Forum Stats

  • 3,759,874 Users
  • 2,251,609 Discussions
  • 7,870,852 Comments

Discussions

Is it possible to automate RMAN Recovery with a bash script?

User_W2V5A
User_W2V5A Member Posts: 5 Green Ribbon

Hi Everyone!

I am attempting to automate our Disaster Recovery plan as much as possible in an attempt to reduce our RTO/RPO.

One of the components of our DRP is restoring the oracle database using RMAN. Unfortunately my knowledge of database recovery is limited and hence I have made a test environment to experiment.

I am given a flash_recovery_area which contains dummy data and an instruction manual on how it is usually done manually by the database team.
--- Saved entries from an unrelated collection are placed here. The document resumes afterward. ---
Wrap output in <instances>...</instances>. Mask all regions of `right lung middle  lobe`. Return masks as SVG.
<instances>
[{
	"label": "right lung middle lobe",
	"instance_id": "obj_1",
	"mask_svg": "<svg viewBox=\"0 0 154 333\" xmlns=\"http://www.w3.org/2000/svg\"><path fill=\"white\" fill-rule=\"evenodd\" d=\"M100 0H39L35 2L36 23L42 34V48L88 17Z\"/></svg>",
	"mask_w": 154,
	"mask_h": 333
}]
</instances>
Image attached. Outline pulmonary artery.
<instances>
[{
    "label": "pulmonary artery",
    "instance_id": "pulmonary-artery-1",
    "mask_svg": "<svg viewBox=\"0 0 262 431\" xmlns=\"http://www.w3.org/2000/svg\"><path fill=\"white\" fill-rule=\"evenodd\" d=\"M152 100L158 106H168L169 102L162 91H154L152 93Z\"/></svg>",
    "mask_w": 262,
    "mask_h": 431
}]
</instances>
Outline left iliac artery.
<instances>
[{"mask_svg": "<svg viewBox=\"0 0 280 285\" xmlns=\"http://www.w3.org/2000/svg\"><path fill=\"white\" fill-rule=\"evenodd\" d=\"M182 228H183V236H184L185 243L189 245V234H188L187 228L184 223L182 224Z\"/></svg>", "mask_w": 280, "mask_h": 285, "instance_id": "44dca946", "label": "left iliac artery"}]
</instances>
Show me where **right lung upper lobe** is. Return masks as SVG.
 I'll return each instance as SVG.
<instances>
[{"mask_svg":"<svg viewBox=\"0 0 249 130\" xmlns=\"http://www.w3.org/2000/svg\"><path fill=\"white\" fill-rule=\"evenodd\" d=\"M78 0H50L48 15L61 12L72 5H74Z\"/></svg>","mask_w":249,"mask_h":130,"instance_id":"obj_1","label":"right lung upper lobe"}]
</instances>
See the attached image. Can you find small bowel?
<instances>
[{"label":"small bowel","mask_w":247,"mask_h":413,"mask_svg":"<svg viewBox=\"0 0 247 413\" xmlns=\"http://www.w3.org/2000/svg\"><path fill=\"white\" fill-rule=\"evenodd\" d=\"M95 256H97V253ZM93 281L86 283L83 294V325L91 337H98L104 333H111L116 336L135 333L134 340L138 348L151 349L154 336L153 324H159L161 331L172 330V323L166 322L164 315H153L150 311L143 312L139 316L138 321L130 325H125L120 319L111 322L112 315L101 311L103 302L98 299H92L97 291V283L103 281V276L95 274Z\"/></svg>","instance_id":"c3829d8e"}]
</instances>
With that, I constructed my first simple script:

LogFile="/home/oracle/rmanlog.log"

LogFile2="/home/oracle/rmantimelog.log"

SECONDS=0

rman target= / nocatalog LOG=$LogFile << EOF

run

{

STARTUP FORCE NOMOUNT;

RESTORE CONTROLFILE FROM AUTOBACKUP;

ALTER DATABASE MOUNT;

configure device type 'SBT_TAPE' clear;

CONFIGURE CONTROLFILE AUTOBACKUP FORMAT FOR DEVICE TYPE SBT_TAPE clear;

CONFIGURE CHANNEL DEVICE TYPE 'SBT_TAPE' clear;

RESTORE DATABASE;

RECOVER DATABASE;

ALTER DATABASE OPEN RESETLOGS;

}

EOF

ELAPSED="Elapsed: $(($SECONDS / 3600))hrs $((($SECONDS / 60) % 60))min $(($SECONDS % 60))sec"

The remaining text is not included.